Only lines containing "работы" belong in the answer, each copied from the entries below.

GIVEN INFORMATION section start

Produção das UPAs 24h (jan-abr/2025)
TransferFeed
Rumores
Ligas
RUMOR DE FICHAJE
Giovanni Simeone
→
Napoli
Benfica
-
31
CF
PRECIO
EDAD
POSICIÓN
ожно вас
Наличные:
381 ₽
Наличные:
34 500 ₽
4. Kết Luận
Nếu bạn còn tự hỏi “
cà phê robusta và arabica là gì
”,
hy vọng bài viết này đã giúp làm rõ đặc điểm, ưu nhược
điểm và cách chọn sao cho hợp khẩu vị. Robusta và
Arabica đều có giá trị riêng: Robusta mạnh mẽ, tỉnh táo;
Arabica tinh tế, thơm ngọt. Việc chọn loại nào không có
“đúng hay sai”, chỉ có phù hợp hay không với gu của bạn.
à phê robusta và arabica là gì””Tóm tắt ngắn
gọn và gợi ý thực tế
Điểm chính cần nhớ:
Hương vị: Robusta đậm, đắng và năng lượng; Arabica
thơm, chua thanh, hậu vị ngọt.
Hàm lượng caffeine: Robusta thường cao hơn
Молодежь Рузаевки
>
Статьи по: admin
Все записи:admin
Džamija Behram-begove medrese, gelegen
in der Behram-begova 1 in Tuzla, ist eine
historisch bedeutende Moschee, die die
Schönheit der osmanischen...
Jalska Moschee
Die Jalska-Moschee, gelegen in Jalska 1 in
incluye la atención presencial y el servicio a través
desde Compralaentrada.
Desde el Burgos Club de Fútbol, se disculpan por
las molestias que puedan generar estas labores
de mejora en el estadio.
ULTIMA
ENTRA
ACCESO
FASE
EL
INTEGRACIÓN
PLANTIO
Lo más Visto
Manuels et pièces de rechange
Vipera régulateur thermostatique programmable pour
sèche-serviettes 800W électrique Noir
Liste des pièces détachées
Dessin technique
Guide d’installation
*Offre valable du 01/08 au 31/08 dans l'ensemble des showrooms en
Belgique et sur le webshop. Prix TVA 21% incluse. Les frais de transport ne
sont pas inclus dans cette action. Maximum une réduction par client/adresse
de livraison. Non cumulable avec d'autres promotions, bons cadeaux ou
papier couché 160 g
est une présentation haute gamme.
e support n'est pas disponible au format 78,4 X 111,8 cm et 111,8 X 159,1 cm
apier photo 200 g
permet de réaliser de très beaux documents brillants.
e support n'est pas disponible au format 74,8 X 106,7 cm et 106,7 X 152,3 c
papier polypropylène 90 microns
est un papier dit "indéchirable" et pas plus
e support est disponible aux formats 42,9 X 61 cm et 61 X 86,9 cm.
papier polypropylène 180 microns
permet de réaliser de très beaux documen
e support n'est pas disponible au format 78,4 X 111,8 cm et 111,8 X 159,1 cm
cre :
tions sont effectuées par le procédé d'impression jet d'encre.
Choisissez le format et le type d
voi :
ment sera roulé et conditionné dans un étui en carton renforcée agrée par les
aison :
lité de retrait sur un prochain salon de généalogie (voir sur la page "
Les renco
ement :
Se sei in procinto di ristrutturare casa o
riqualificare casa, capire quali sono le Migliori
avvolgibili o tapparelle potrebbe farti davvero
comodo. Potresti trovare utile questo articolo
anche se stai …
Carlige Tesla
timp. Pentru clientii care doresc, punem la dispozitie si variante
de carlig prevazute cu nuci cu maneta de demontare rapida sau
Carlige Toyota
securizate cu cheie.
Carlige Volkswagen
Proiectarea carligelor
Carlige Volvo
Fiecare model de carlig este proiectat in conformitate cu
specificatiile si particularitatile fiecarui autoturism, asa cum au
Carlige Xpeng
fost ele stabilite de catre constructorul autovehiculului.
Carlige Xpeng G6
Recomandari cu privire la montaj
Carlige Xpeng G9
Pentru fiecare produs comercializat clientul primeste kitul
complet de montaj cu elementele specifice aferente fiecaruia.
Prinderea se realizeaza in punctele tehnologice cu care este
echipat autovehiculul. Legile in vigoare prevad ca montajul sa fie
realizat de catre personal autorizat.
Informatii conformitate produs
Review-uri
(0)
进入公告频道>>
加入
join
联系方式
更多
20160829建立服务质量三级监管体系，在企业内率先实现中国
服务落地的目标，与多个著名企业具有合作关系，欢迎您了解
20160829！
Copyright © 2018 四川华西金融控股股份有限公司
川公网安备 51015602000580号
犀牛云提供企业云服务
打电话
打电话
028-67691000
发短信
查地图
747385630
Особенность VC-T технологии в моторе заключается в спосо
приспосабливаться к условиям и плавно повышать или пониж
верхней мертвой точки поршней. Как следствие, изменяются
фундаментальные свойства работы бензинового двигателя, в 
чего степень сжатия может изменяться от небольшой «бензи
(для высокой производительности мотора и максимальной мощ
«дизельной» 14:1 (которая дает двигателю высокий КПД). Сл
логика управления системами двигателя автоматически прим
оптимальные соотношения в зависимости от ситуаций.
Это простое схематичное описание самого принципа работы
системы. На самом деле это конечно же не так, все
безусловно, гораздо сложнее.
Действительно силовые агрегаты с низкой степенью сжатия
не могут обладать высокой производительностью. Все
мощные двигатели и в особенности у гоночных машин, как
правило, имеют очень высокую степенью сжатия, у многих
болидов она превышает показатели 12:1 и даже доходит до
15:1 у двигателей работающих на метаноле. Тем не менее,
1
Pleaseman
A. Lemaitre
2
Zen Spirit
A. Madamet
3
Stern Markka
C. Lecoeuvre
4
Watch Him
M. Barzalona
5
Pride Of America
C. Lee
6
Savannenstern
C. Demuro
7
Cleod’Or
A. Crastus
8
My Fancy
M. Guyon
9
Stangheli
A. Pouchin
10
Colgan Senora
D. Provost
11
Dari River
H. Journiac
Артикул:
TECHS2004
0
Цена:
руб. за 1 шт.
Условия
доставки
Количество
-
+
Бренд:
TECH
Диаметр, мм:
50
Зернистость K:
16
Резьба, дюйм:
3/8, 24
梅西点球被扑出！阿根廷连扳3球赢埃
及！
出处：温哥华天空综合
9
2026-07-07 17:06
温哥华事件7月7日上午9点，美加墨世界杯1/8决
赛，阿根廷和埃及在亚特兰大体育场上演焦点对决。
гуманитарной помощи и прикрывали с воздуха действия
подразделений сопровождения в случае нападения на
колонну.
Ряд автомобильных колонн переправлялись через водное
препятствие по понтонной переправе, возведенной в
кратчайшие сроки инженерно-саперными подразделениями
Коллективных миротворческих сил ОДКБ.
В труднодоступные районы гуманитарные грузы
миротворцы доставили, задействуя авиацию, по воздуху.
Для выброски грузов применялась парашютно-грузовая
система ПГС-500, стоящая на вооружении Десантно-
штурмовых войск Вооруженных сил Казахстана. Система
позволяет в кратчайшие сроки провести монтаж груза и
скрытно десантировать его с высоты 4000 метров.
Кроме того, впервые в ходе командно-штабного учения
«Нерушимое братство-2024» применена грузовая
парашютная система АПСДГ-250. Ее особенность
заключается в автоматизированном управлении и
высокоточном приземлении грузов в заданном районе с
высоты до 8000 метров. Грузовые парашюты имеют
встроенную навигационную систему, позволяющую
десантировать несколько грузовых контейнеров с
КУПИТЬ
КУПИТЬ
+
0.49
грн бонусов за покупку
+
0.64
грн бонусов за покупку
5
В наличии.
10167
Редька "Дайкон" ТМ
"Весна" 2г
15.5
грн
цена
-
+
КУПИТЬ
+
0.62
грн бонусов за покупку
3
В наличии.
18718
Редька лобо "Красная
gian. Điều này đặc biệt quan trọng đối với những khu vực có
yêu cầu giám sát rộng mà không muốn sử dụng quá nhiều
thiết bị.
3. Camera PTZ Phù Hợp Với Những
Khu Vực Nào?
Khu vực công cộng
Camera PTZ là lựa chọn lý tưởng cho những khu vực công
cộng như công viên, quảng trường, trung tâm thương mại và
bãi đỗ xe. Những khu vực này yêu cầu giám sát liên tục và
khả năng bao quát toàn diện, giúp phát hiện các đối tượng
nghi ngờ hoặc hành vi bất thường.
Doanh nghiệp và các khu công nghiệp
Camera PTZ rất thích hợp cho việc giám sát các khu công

GIVEN INFORMATION section end

ANSWER BOX:
фундаментальные свойства работы бензинового двигателя, в 
Это простое схематичное описание самого принципа работы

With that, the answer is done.